(Stored items)
☆ ☆ ☆

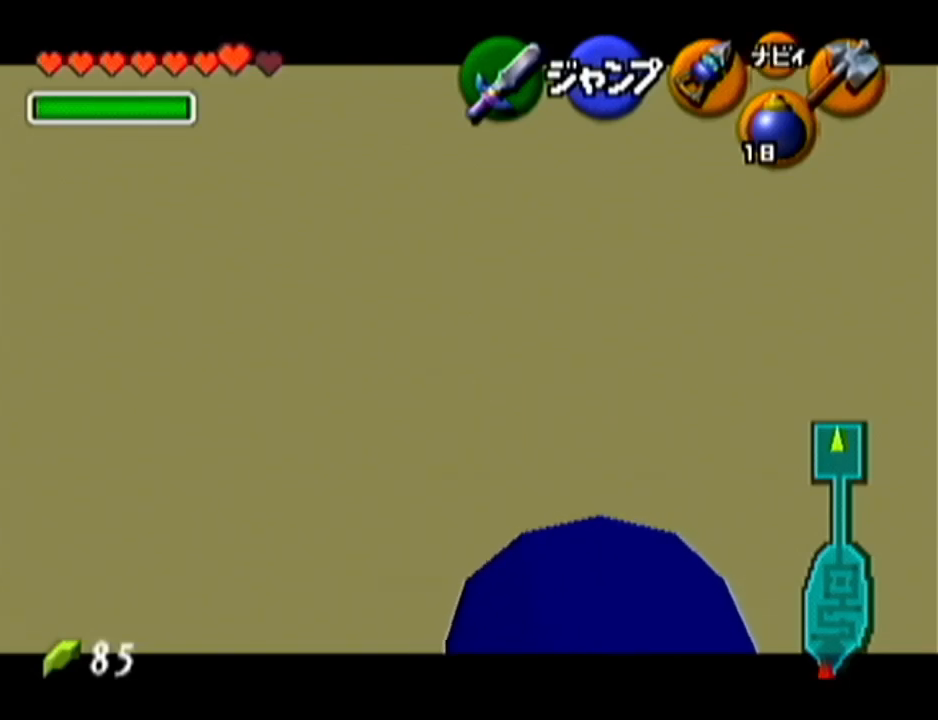
{"buttons": ["Z"], "left_stick": "down", "events": []}
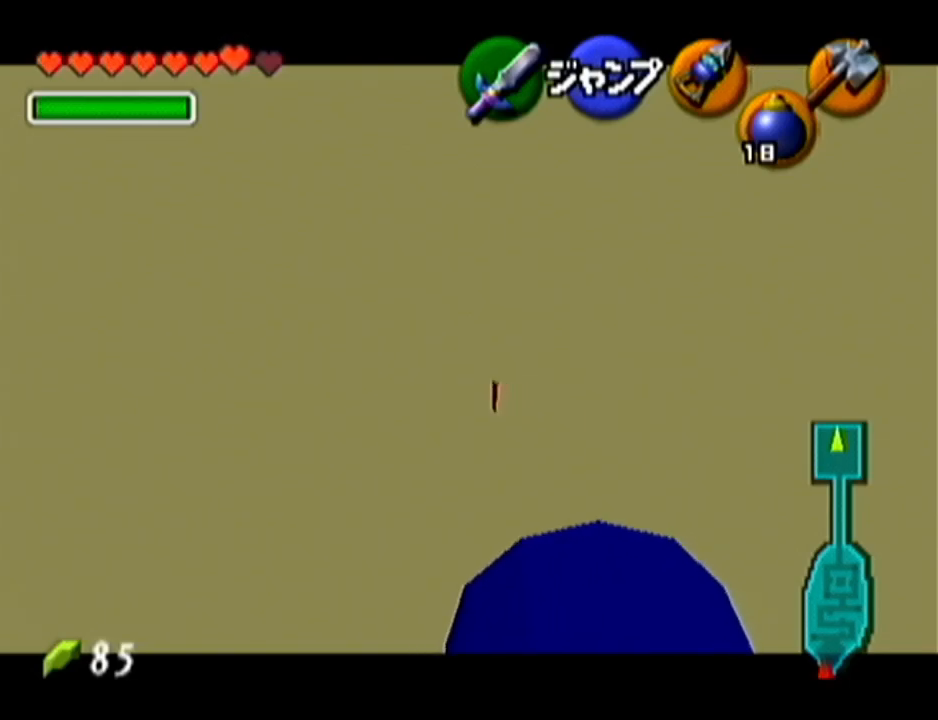
{"buttons": ["Z"], "left_stick": "center", "events": [[150, "left_stick", "center"], [184, "C_LEFT", "down"], [234, "C_LEFT", "up"], [334, "C_LEFT", "down"], [367, "C_LEFT", "up"]]}
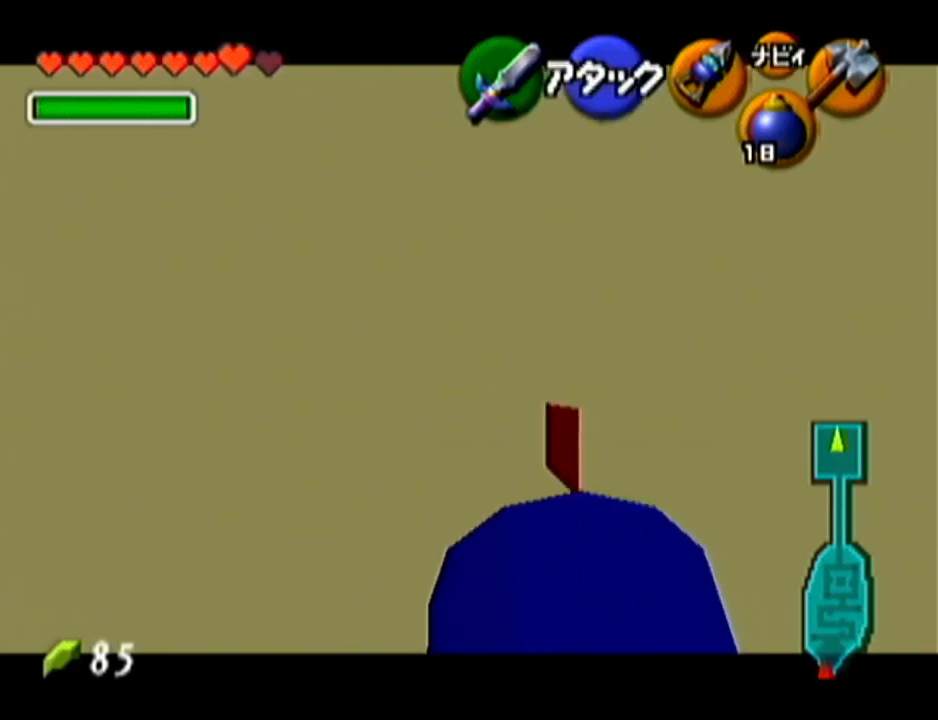
{"buttons": ["Z"], "left_stick": "center", "events": [[300, "C_LEFT", "down"], [433, "C_LEFT", "up"]]}
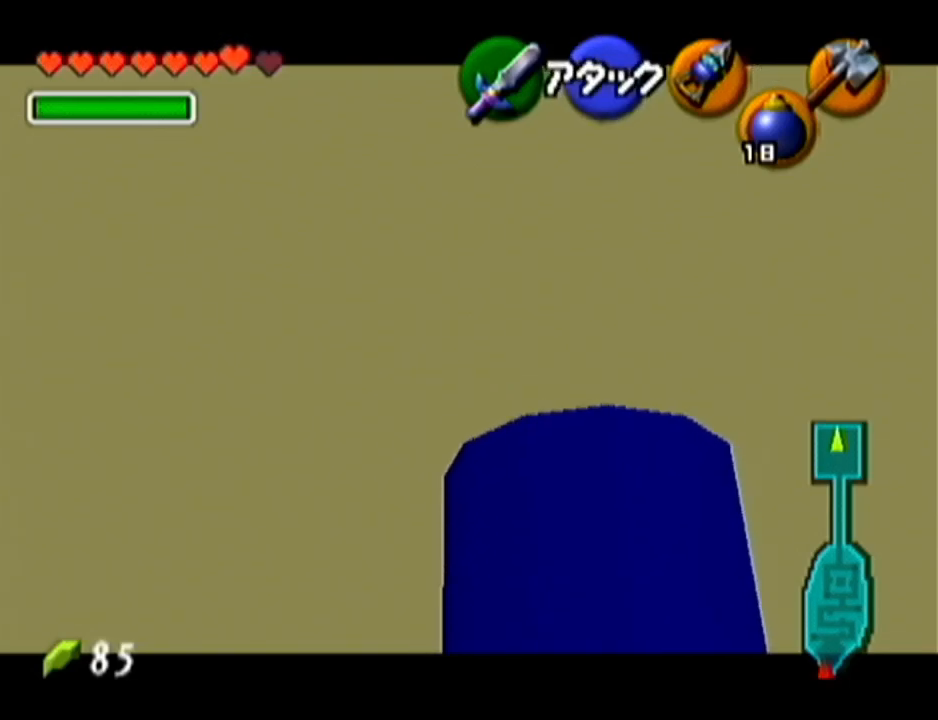
{"buttons": ["Z", "C_LEFT"], "left_stick": "down", "events": [[484, "C_LEFT", "down"], [484, "left_stick", "down"]]}
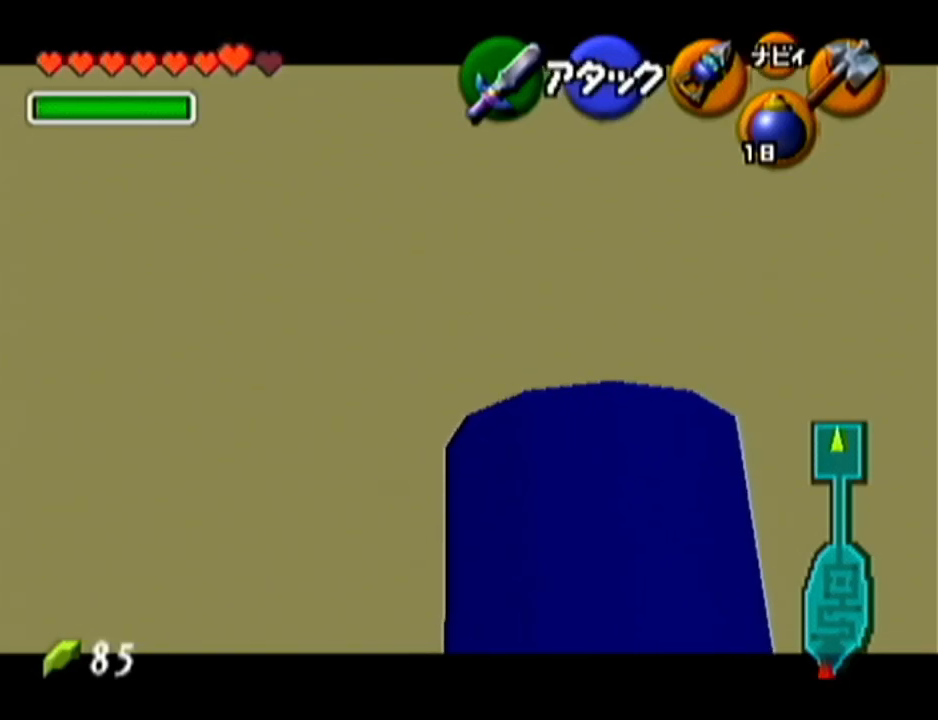
{"buttons": ["Z"], "left_stick": "down", "events": [[216, "C_LEFT", "up"]]}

☆ ☆ ☆

* [Task goal] If a record holds a picture, leave the picture out and copy the rest exactly.

* [Result of this task]
{"buttons": ["Z"], "left_stick": "down", "events": []}
{"buttons": ["Z"], "left_stick": "center", "events": [[150, "left_stick", "center"], [184, "C_LEFT", "down"], [234, "C_LEFT", "up"], [334, "C_LEFT", "down"], [367, "C_LEFT", "up"]]}
{"buttons": ["Z"], "left_stick": "center", "events": [[300, "C_LEFT", "down"], [433, "C_LEFT", "up"]]}
{"buttons": ["Z", "C_LEFT"], "left_stick": "down", "events": [[484, "C_LEFT", "down"], [484, "left_stick", "down"]]}
{"buttons": ["Z"], "left_stick": "down", "events": [[216, "C_LEFT", "up"]]}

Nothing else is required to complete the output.